Впрочем, скоро дела пошли на лад – молодежные увлечения Джудит сошли на нет. По просьбе Розалинд супруги Мэллоуэны нередко приглашали девушку в попутчики во время путешествий по Европе. Отстраненный взгляд Агаты и трезвая оценка Макса совпадали в едином выводе – с Джудит все не так плохо. Все образумится. Тот же вывод скрепя сердце твердила себе Кристи, когда смотрела на собственную дочь.
Она переживала за нее – вынужденную расти без отца. Едва уловимые намеки в автобиографических романах свидетельствуют о страхах перед углубляющимся разладом с Розалинд, случившегося после развода. Писательница сочла лучшим выходом – предоставить дочери свободу и независимость, не пыталась ограничивать ее системой жестких правил.
Между тем Розалинд превратилась из гадкого утенка в симпатичного подростка. В отличие от матери, она не любила скромничать, говорила обо всем прямо в лоб, не дожидаясь подходящего момента. Так однажды Розалинд заявила, что хочет заняться фотографией. Пригласила к себе друзей и принялась позировать в купальном костюме. Прослышав об этом, Агата Кристи пришла в ужас, предположив, что дочь мечтает сделать карьеру в модельном бизнесе.
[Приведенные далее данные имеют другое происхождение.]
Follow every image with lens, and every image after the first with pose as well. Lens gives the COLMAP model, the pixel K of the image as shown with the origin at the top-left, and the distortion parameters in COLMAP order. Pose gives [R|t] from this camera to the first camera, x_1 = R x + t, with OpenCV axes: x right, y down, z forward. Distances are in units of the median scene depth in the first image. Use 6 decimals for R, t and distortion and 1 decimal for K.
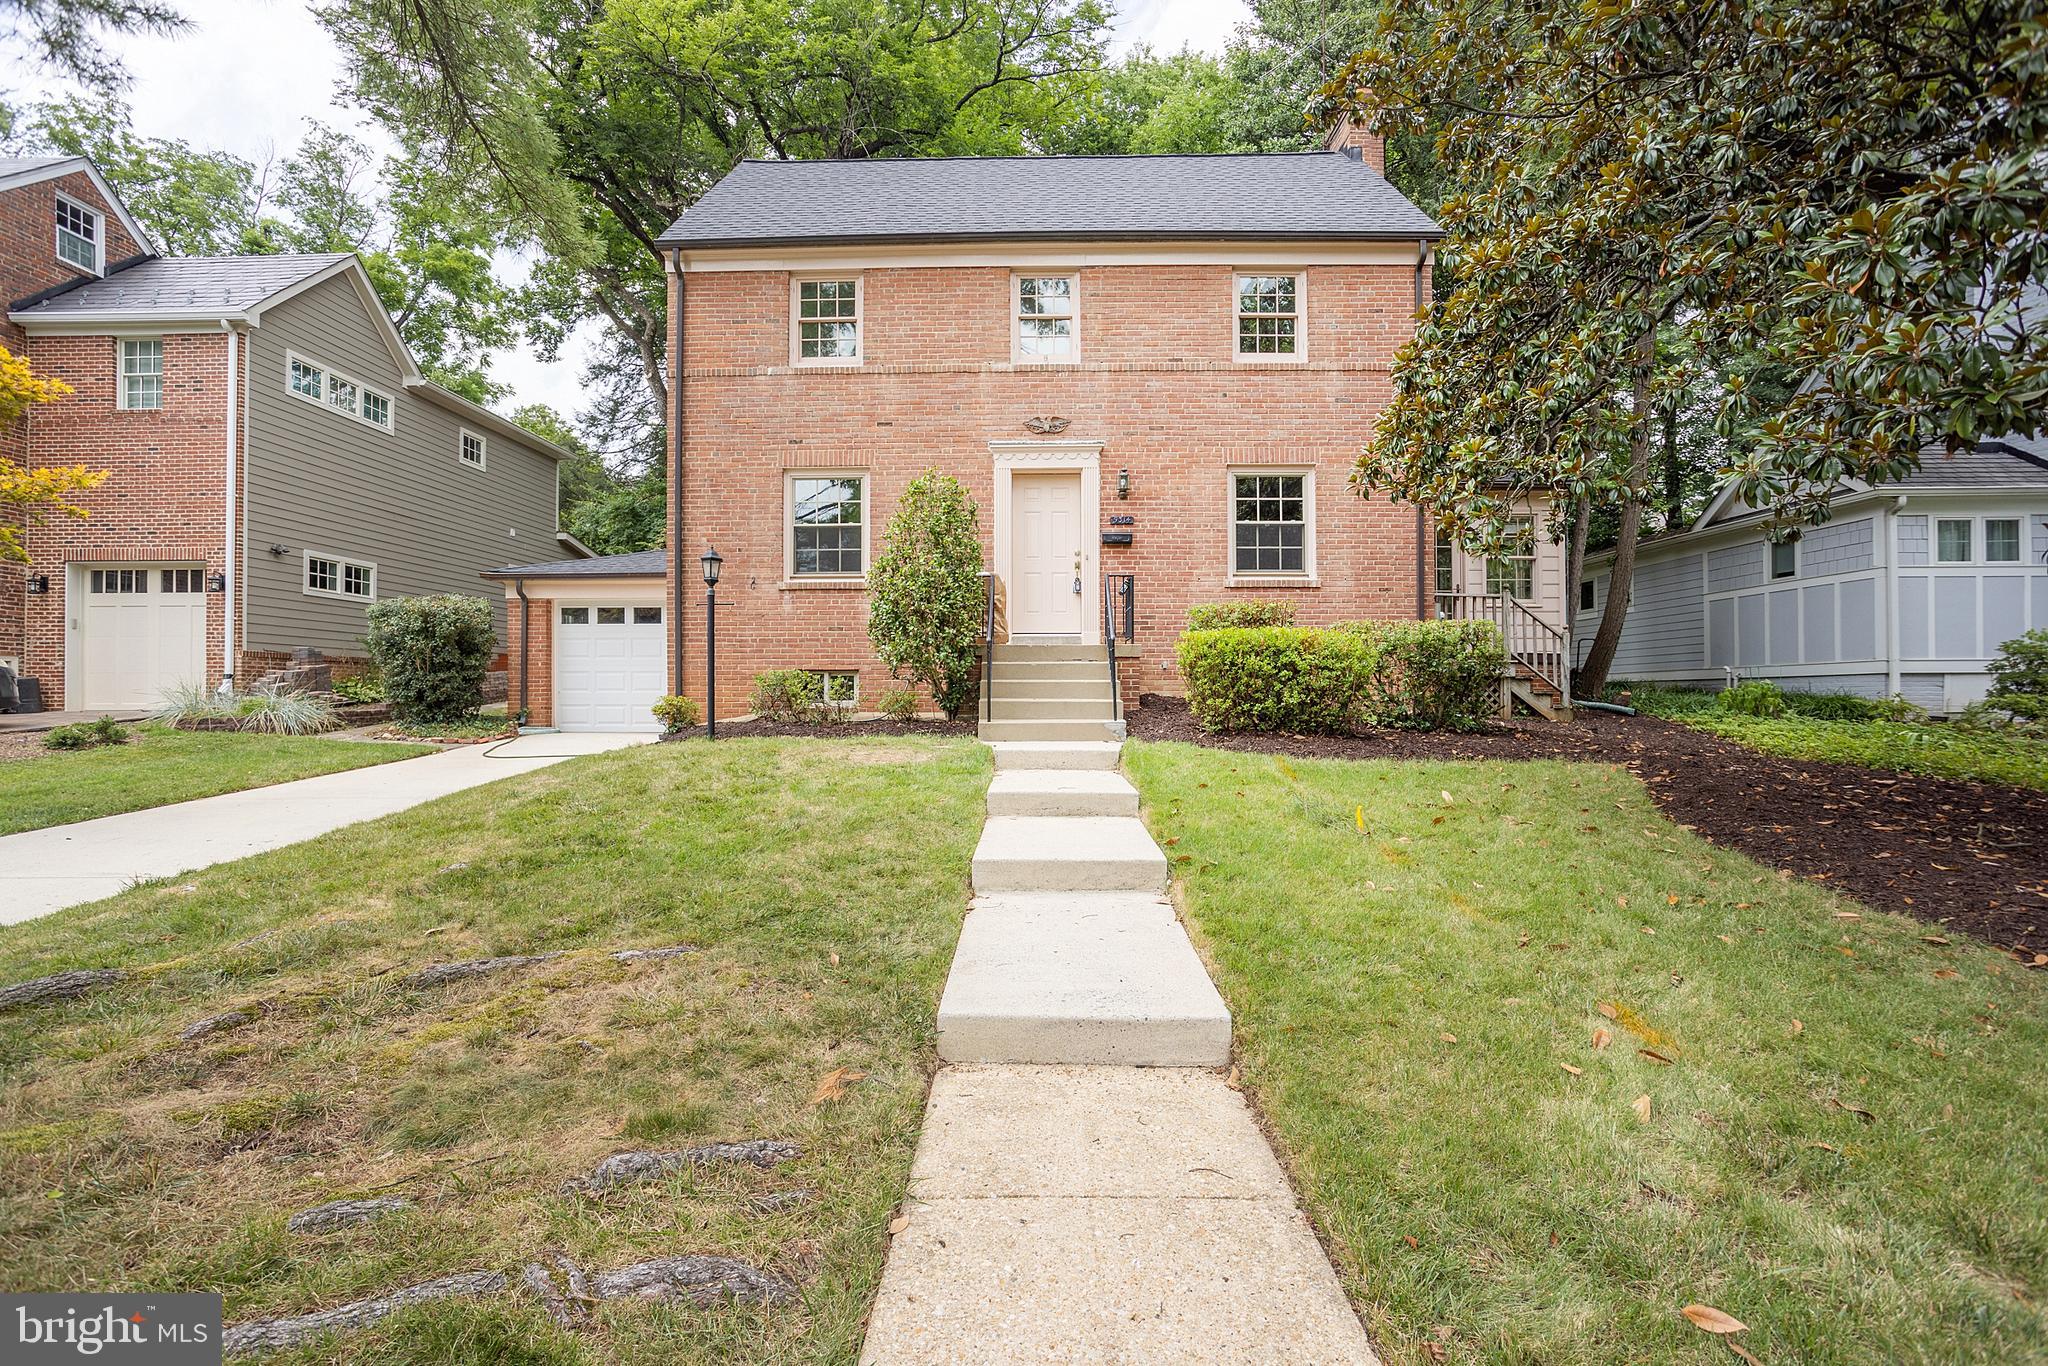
lens RADIAL K [[986.0, 0, 1022.8], [0, 986.0, 690.7], [0, 0, 1]] dist [-0.043817, 0.017381]
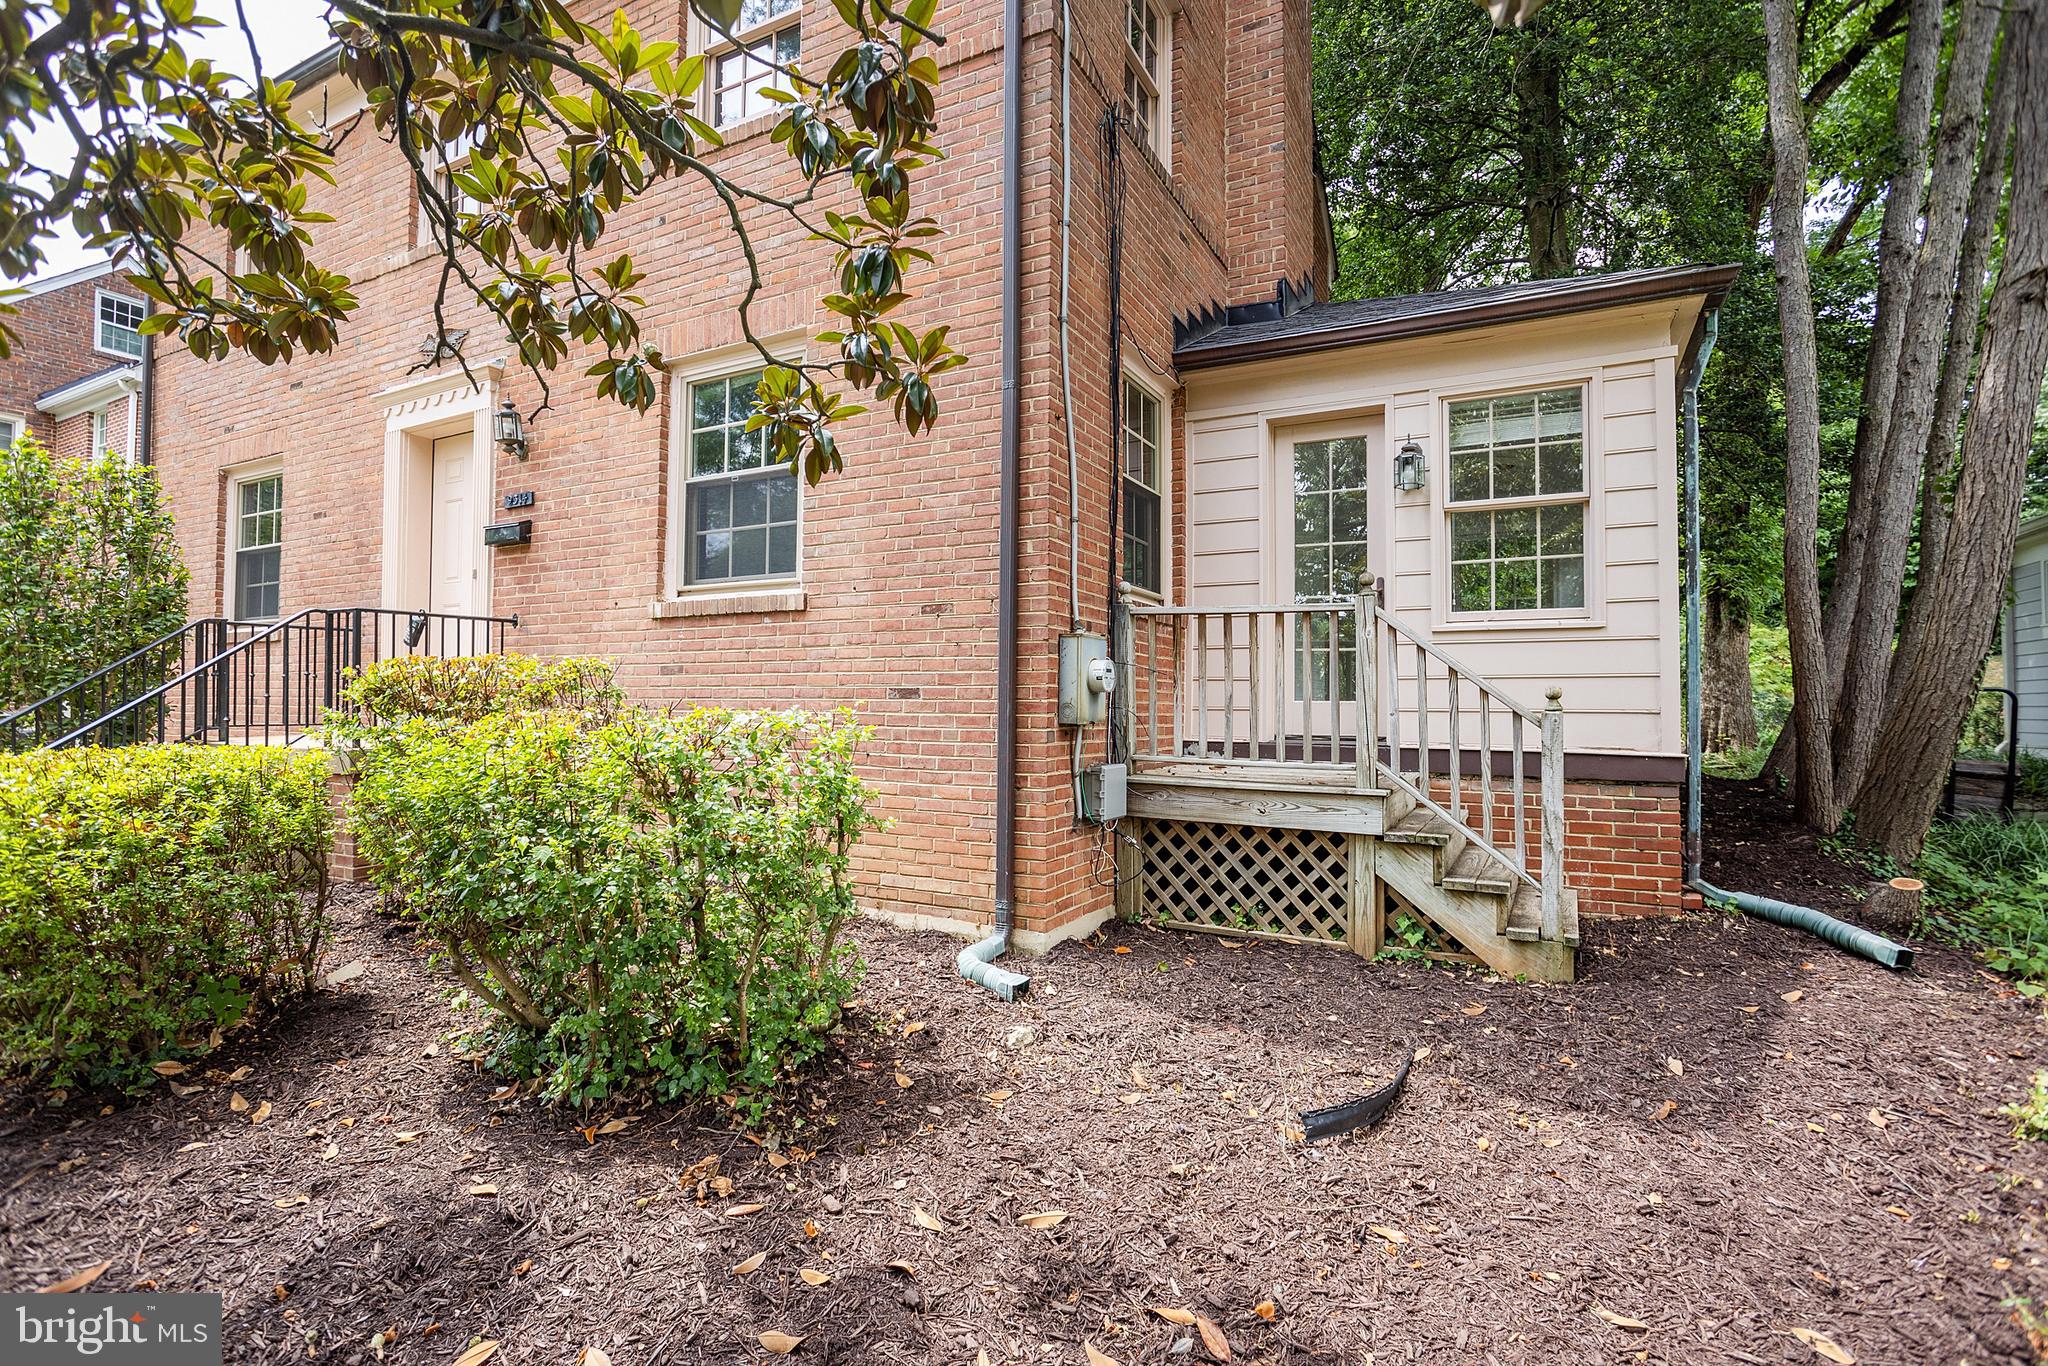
lens RADIAL K [[986.0, 0, 1033.1], [0, 986.0, 681.9], [0, 0, 1]] dist [-0.043817, 0.017381]
pose [[0.887822, -0.002723, -0.460178, 0.582270], [-0.004630, 0.999879, -0.014849, -0.067460], [0.460163, 0.015314, 0.887702, 0.656967]]
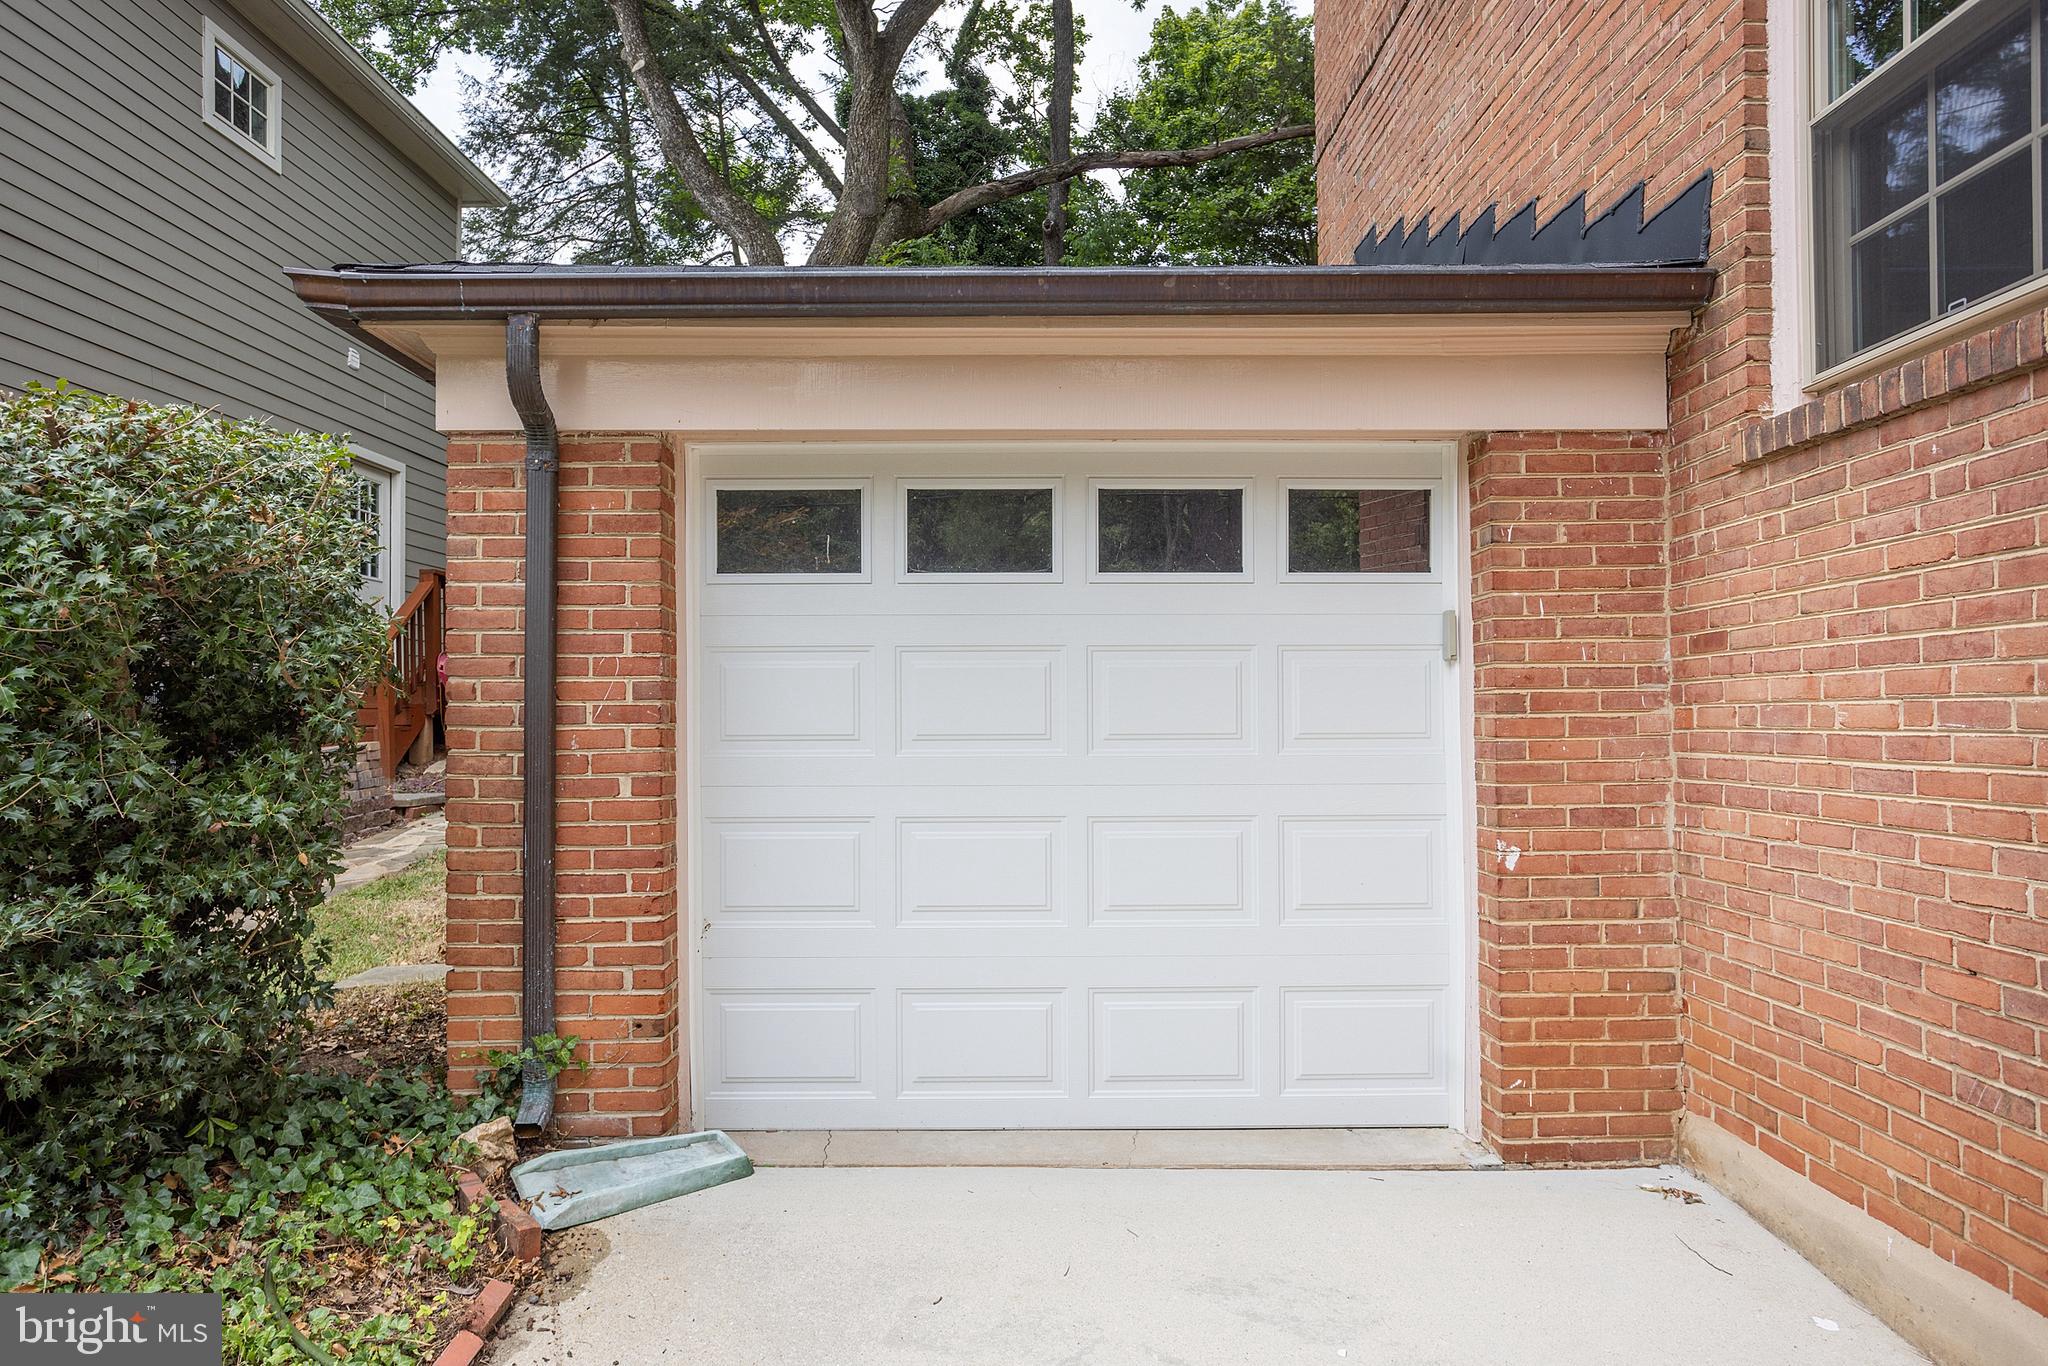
lens RADIAL K [[1303.0, 0, 1004.9], [0, 1303.0, 691.3], [0, 0, 1]] dist [-0.005984, 0.007057]
pose [[0.999853, -0.003501, 0.016762, -0.517940], [0.003688, 0.999931, -0.011121, -0.051568], [-0.016722, 0.011181, 0.999798, 0.913364]]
Отныне все фотографии Розалинд проходили строгую цензуру, а друзья вынуждены были спрашивать дополнительное разрешение для посещений у миссис Мэллоуэн.
Из переписки можно сделать вывод, что юной девушке хотелось чего-то совсем иного, нежели ее матери – всеобщего внимания, любви, обожания. Она научилась дерзить старшим и бросаться необдуманными обвинениями.
Наученная горьким опытом, Кристи старалась постоянно быть вместе с супругом, и времени на воспитание ребенка почти не оставалось. Единственным разумным решением, по ее мнению, было отдать дочь в швейцарский пансион. Здесь под присмотром верной служанки Шарлотты Фишер, ухаживавшей за Розалинд с детства, последняя должна была получать образование и лечение. На следующий год Розалинд сменила один скучный пансион на другой, но успокоения не обрела. Неожиданно она нашла себя в Париже. Писательница отправила дочь в столицу Франции в надежде, что ей дадут пристанище и обогреют родные второго мужа, т.е. отчима Розалинд. На время активная переписка сошла на нет, а затем обрела тревожные нотки. Дочь послала матери несколько немногословных писем: «Поскорее истрать все деньги и возвращайся домой, – писала она из Парижа. – Ты представить себе не можешь, что за мозги у этих людей, какие глупости им приходят в голову». Агата не любила Париж. В очередной раз, не разобравшись толком в мотивах и переменах настроения Розалинд, испуганная Кристи отправила ее в Мюнхен, где договорилась, чтобы непослушную дочь приютили в консервативной и очень религиозной семье.
Отчаявшись достучаться до родительницы, Розалинд пишет приемному отцу: «Пока не забыла: скажи маме, что она и впрямь свинья! Я только что получила письмо от Карло, в котором она пишет, что мама сдала Эшфилд до марта. Как она могла! Я чувствую себя абсолютно несчастной. Впервые я не смогу отметить там свой день рожденья. Это и твоя вина – с твоими вечными археологическими конференциями и прочим. Просто ненавижу вас всех, но, может, мне как-нибудь удастся это пережить.
…Не вздумай весь июнь провести в переездах по тамошним местам. Помни: у тебя есть падчерица, которая умирает от жары, замурованная в этой Башне».
Крик отчаяния из этого письма дошел до Макса. Отчим оказался более чутким и мудрым родителем, нежели женщина, подарившая жизнь. Впоследствии отношения между ним и приемной дочерью стали настолько теплыми и близкими, что свою автобиографию он посвятил именно ей.
Период юношеского бунтарства у Розалинд закончился с возвращением в Англию. Она стала миловидной девушкой, смирившейся с тем, что из-за статуса матери как разведенной женщины, ей весьма трудно будет пойти традиционным путем дебютантки, танцевать на балах в Букингемском дворце и встретиться с будущим мужем. Зато статус матери как популярной романистки позволял ей легко обойти это препятствие, и недостатка внимания со стороны молодых людей не было.
Эта активная семейная переписка – свидетельство, что Агату очень волновала жизнь и поведение дочери. За молчанием таилась боль за дочку, а за спокойствием и молчанием, попытка по-своему воспитать родного человека. Ведь в 30-е годы, во время поездок на раскопки она практически не написала ни одного письма своим литературным агентам. Отсутствие привычных связей с внешним миром позволяло писательнице сосредоточиться на сюжете ее очередного романа.